======== INFORMATION SUPPLIED

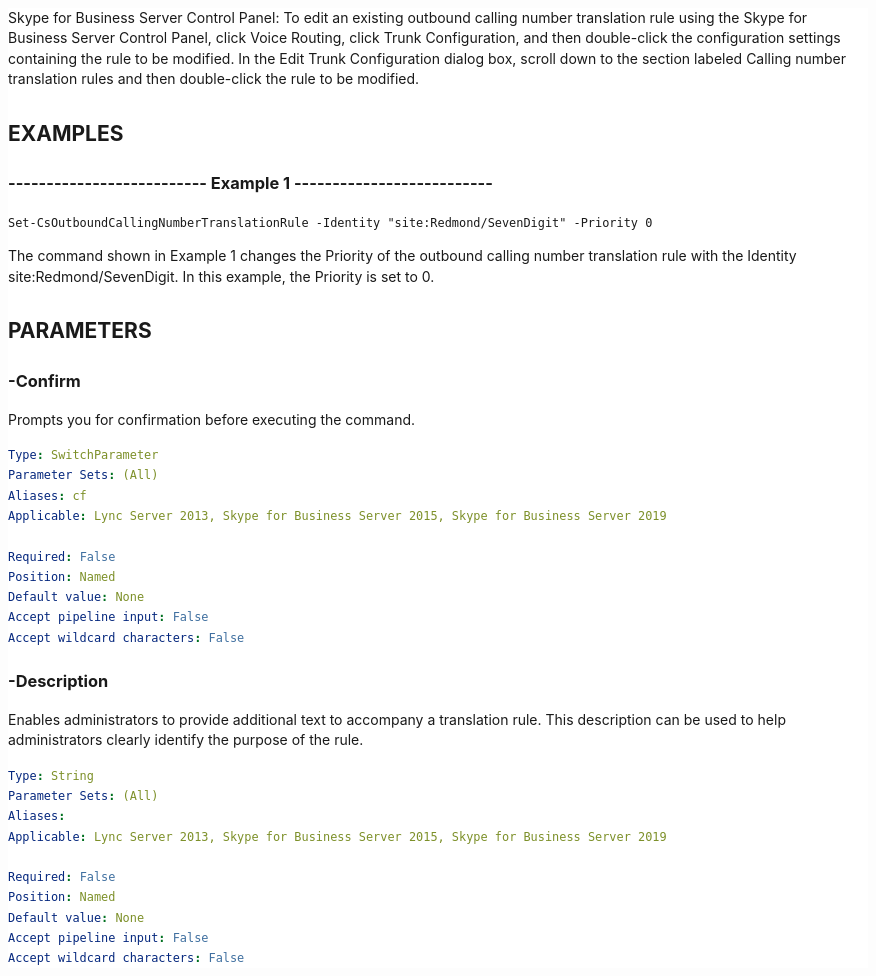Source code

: Skype for Business Server Control Panel: To edit an existing outbound calling number translation rule using the Skype for Business Server Control Panel, click Voice Routing, click Trunk Configuration, and then double-click the configuration settings containing the rule to be modified.
In the Edit Trunk Configuration dialog box, scroll down to the section labeled Calling number translation rules and then double-click the rule to be modified.


## EXAMPLES

### -------------------------- Example 1 --------------------------
```
Set-CsOutboundCallingNumberTranslationRule -Identity "site:Redmond/SevenDigit" -Priority 0
```

The command shown in Example 1 changes the Priority of the outbound calling number translation rule with the Identity site:Redmond/SevenDigit.
In this example, the Priority is set to 0.


## PARAMETERS

### -Confirm
Prompts you for confirmation before executing the command.

```yaml
Type: SwitchParameter
Parameter Sets: (All)
Aliases: cf
Applicable: Lync Server 2013, Skype for Business Server 2015, Skype for Business Server 2019

Required: False
Position: Named
Default value: None
Accept pipeline input: False
Accept wildcard characters: False
```

### -Description
Enables administrators to provide additional text to accompany a translation rule.
This description can be used to help administrators clearly identify the purpose of the rule.

```yaml
Type: String
Parameter Sets: (All)
Aliases: 
Applicable: Lync Server 2013, Skype for Business Server 2015, Skype for Business Server 2019

Required: False
Position: Named
Default value: None
Accept pipeline input: False
Accept wildcard characters: False
```
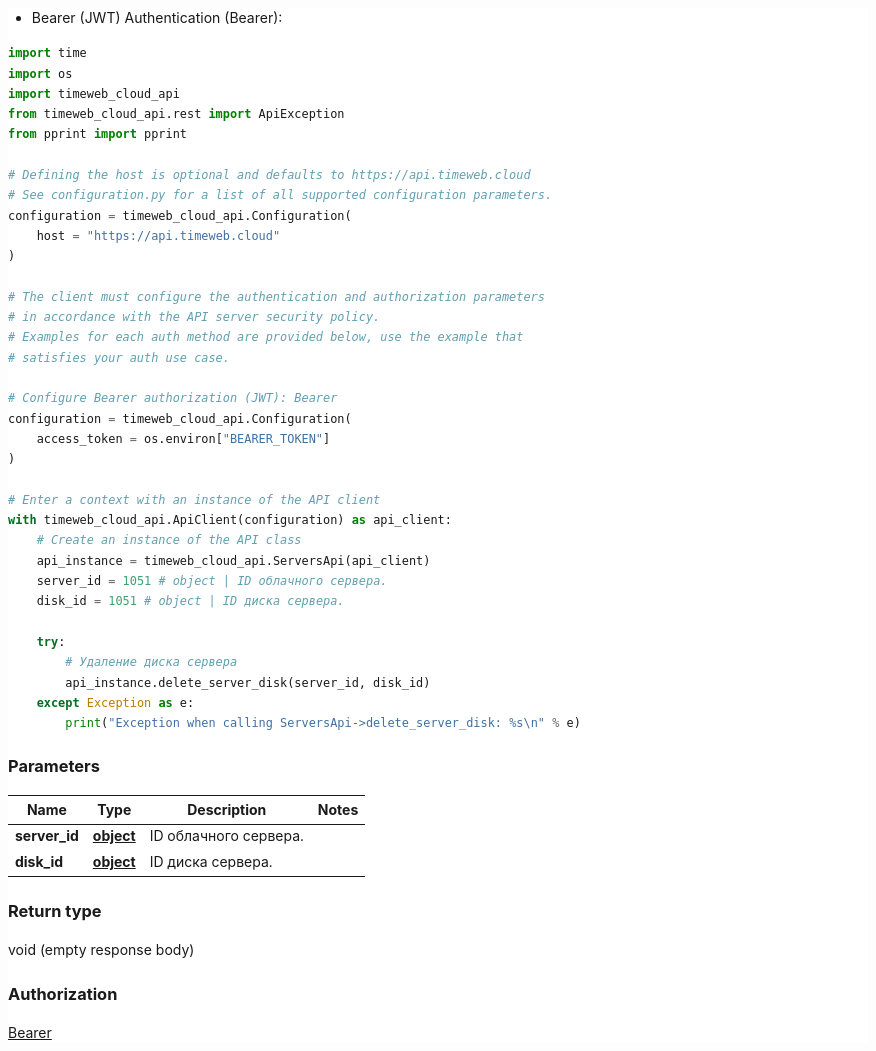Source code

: * Bearer (JWT) Authentication (Bearer):
```python
import time
import os
import timeweb_cloud_api
from timeweb_cloud_api.rest import ApiException
from pprint import pprint

# Defining the host is optional and defaults to https://api.timeweb.cloud
# See configuration.py for a list of all supported configuration parameters.
configuration = timeweb_cloud_api.Configuration(
    host = "https://api.timeweb.cloud"
)

# The client must configure the authentication and authorization parameters
# in accordance with the API server security policy.
# Examples for each auth method are provided below, use the example that
# satisfies your auth use case.

# Configure Bearer authorization (JWT): Bearer
configuration = timeweb_cloud_api.Configuration(
    access_token = os.environ["BEARER_TOKEN"]
)

# Enter a context with an instance of the API client
with timeweb_cloud_api.ApiClient(configuration) as api_client:
    # Create an instance of the API class
    api_instance = timeweb_cloud_api.ServersApi(api_client)
    server_id = 1051 # object | ID облачного сервера.
    disk_id = 1051 # object | ID диска сервера.

    try:
        # Удаление диска сервера
        api_instance.delete_server_disk(server_id, disk_id)
    except Exception as e:
        print("Exception when calling ServersApi->delete_server_disk: %s\n" % e)
```


### Parameters

Name | Type | Description  | Notes
------------- | ------------- | ------------- | -------------
 **server_id** | [**object**](.md)| ID облачного сервера. | 
 **disk_id** | [**object**](.md)| ID диска сервера. | 

### Return type

void (empty response body)

### Authorization

[Bearer](../README.md#Bearer)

================

▶ [YOUR OBJECTIVE]:
Take each line from the records and copy it unchanged, leaving images out.

▶ [EXPECTED ANSWER]:
Source code

: Skype for Business Server Control Panel: To edit an existing outbound calling number translation rule using the Skype for Business Server Control Panel, click Voice Routing, click Trunk Configuration, and then double-click the configuration settings containing the rule to be modified.
In the Edit Trunk Configuration dialog box, scroll down to the section labeled Calling number translation rules and then double-click the rule to be modified.


## EXAMPLES

### -------------------------- Example 1 --------------------------
```
Set-CsOutboundCallingNumberTranslationRule -Identity "site:Redmond/SevenDigit" -Priority 0
```

The command shown in Example 1 changes the Priority of the outbound calling number translation rule with the Identity site:Redmond/SevenDigit.
In this example, the Priority is set to 0.


## PARAMETERS

### -Confirm
Prompts you for confirmation before executing the command.

```yaml
Type: SwitchParameter
Parameter Sets: (All)
Aliases: cf
Applicable: Lync Server 2013, Skype for Business Server 2015, Skype for Business Server 2019

Required: False
Position: Named
Default value: None
Accept pipeline input: False
Accept wildcard characters: False
```

### -Description
Enables administrators to provide additional text to accompany a translation rule.
This description can be used to help administrators clearly identify the purpose of the rule.

```yaml
Type: String
Parameter Sets: (All)
Aliases: 
Applicable: Lync Server 2013, Skype for Business Server 2015, Skype for Business Server 2019

Required: False
Position: Named
Default value: None
Accept pipeline input: False
Accept wildcard characters: False
```
Source code

: * Bearer (JWT) Authentication (Bearer):
```python
import time
import os
import timeweb_cloud_api
from timeweb_cloud_api.rest import ApiException
from pprint import pprint

# Defining the host is optional and defaults to https://api.timeweb.cloud
# See configuration.py for a list of all supported configuration parameters.
configuration = timeweb_cloud_api.Configuration(
    host = "https://api.timeweb.cloud"
)

# The client must configure the authentication and authorization parameters
# in accordance with the API server security policy.
# Examples for each auth method are provided below, use the example that
# satisfies your auth use case.

# Configure Bearer authorization (JWT): Bearer
configuration = timeweb_cloud_api.Configuration(
    access_token = os.environ["BEARER_TOKEN"]
)

# Enter a context with an instance of the API client
with timeweb_cloud_api.ApiClient(configuration) as api_client:
    # Create an instance of the API class
    api_instance = timeweb_cloud_api.ServersApi(api_client)
    server_id = 1051 # object | ID облачного сервера.
    disk_id = 1051 # object | ID диска сервера.

    try:
        # Удаление диска сервера
        api_instance.delete_server_disk(server_id, disk_id)
    except Exception as e:
        print("Exception when calling ServersApi->delete_server_disk: %s\n" % e)
```


### Parameters

Name | Type | Description  | Notes
------------- | ------------- | ------------- | -------------
 **server_id** | [**object**](.md)| ID облачного сервера. | 
 **disk_id** | [**object**](.md)| ID диска сервера. | 

### Return type

void (empty response body)

### Authorization

[Bearer](../README.md#Bearer)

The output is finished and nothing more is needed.